Pablo Iglesias, ¿libertad para qué?

Gonzalo Bareño Canosa
Gonzalo Bareño A CONTRACORRIENTE

OPINIÓN

25 nov 2014 . Actualizado a las 05:00 h.

«Que existan medios de comunicación privados ataca la libertad de expresión». La teoría del líder de Podemos, Pablo Iglesias, se parece mucho a la respuesta que Lenin le dio a Fernando de los Ríos cuando este le preguntó en qué momento traería la revolución la libertad de prensa para los rusos. «¿Libertad para qué?», contestó el líder bolchevique, según relata el propio De los Ríos en su libro Mi viaje a la Rusia soviética (1921). El hecho de que un partido que hace de la transparencia su bandera ataque a los medios de comunicación privados refleja las profundas contradicciones en las que está cayendo Podemos a medida que se ve obligada a explicarse. Los medios de comunicación privados deben existir, entre otras cosas, para denunciar a quien hace un mal uso de los fondos públicos, como es el caso del número dos de Podemos, Íñigo Errejón, y para que dé por eso unas explicaciones que todavía no ha dado. Responder con «la risa» y achacarlo todo «al odio», como plantea Iglesias, no es suficiente ni ejemplar.

No es esa, sin embargo, la mayor contradicción de Podemos. De hecho, su empanada mental es de tal calibre, que ataca irresponsablemente y sin alternativa la Constitución democratica y denigra la transición, mientras utiliza como música de fondo de ese pensamiento adanista los himnos que encarnan en el imaginario colectivo esa época que alumbró la etapa de mayor libertad de la historia de España.

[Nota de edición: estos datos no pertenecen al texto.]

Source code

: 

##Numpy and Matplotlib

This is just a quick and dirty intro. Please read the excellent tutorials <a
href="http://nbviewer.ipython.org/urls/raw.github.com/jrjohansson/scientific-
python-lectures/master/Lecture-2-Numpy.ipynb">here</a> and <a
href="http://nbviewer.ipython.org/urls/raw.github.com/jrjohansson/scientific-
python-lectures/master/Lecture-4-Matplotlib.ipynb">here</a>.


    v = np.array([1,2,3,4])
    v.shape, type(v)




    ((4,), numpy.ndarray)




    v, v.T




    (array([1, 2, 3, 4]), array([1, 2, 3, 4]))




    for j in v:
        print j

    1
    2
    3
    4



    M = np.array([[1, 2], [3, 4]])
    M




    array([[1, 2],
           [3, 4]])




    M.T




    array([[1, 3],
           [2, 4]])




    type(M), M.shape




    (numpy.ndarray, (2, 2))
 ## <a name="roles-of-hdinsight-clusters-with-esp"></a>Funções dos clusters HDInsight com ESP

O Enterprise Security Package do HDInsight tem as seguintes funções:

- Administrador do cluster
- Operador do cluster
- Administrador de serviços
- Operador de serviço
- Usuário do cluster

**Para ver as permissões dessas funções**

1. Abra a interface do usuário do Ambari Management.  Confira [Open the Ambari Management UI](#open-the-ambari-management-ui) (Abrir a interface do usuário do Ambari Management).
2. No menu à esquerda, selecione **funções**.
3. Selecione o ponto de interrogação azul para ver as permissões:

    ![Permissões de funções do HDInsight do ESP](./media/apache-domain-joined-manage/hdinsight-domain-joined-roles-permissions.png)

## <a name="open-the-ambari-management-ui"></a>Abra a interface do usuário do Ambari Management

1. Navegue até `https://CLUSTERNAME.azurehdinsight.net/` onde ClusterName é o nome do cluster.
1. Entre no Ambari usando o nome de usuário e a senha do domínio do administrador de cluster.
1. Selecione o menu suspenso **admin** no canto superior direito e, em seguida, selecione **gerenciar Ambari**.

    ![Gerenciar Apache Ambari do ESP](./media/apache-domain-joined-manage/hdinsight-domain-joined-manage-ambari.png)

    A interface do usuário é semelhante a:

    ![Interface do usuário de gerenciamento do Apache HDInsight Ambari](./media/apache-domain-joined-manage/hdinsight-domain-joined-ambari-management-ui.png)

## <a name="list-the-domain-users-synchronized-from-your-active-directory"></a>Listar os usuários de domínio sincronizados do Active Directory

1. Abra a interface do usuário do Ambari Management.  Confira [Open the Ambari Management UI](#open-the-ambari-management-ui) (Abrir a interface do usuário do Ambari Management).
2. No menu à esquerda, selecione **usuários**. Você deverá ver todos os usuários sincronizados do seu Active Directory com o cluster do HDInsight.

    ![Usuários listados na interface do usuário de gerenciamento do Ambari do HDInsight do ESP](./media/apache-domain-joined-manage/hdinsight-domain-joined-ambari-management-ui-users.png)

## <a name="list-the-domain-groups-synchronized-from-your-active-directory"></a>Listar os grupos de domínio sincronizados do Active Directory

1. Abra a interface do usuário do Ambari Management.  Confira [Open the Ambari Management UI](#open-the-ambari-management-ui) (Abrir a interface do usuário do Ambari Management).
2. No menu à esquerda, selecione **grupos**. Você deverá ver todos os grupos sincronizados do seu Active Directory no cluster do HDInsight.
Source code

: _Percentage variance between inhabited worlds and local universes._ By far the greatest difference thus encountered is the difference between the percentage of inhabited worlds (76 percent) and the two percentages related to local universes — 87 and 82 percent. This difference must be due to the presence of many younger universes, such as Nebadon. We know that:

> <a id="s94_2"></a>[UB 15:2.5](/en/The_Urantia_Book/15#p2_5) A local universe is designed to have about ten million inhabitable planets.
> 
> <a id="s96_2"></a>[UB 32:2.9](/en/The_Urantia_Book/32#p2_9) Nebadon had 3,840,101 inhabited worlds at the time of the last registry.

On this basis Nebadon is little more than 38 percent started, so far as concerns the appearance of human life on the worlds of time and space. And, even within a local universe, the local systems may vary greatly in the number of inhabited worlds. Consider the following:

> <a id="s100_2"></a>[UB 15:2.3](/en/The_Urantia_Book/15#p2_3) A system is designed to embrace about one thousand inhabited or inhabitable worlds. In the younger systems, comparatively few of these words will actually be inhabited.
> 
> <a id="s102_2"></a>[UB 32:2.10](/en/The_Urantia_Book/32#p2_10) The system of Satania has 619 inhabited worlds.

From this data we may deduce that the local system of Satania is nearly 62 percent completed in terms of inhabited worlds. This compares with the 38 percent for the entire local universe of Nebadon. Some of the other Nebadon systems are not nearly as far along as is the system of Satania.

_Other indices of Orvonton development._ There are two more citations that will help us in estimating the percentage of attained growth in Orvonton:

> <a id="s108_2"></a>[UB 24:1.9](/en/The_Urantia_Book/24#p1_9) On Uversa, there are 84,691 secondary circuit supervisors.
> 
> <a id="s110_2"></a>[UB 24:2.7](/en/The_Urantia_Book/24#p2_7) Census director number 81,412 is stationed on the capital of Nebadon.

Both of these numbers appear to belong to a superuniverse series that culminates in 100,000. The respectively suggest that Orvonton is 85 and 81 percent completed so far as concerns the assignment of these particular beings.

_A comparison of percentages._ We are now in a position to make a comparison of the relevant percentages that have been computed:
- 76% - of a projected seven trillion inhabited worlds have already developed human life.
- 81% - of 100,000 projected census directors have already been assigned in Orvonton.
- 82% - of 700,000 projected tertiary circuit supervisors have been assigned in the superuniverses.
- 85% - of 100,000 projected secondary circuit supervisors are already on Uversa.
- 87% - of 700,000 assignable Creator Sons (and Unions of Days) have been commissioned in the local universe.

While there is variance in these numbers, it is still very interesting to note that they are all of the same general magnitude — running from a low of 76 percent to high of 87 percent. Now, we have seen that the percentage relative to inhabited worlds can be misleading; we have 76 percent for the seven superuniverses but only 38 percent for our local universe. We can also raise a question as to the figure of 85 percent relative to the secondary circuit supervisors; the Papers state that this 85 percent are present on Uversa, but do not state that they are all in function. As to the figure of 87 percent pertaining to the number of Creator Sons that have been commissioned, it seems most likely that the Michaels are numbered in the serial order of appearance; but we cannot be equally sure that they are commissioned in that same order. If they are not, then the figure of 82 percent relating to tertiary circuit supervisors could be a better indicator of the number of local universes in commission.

Si la transición española es una basura que solo sirvió para maniatar a los ciudadanos con un candado, ¿en qué se convierten quienes la hicieron posible, los que se desgañitaron en los conciertos de Lluís Llach, de Labordeta, de Quilapayún o de Mercedes Sosa, o los que pagaron con cárcel y hasta con la vida la lucha por ese candado del que habla Iglesias?

Tampoco parecen entender en Podemos que una cosa es que en los grandes partidos haya políticos corruptos que deshonran los cargos que ostentan y otra muy distinta que se pueda descalificar globalmente a esas fuerzas y, lo que es peor, a los más de 20 millones de españoles que llevan décadas entregándoles su confianza y que no tienen por qué pedir perdón por ello ni darse golpes en el pecho, como si España se hubiera convertido de pronto en esa China de Mao en la que, durante la revolución cultural, se obligaba a catedráticos y profesores a ser humillados públicamente por alumnos imberbes. Nadie tiene derecho a convertir a votantes, simpatizantes y cuadros de ningún partido en cómplices de los desmanes de sus líderes, sean muchos o pocos.

Millones de españoles comparten con Pablo Iglesias el anhelo de regenerar y depurar los partidos políticos y las instituciones. Pero la descalificación y el insulto hacia todo lo que no sea Podemos no es seguramente el mejor camino para dar paso a una nueva etapa en la que la que el compromiso común de actuar con total honestidad y transparencia, y de sancionar más severamente a quien así no se comporte, no impida la legítima discrepancia política.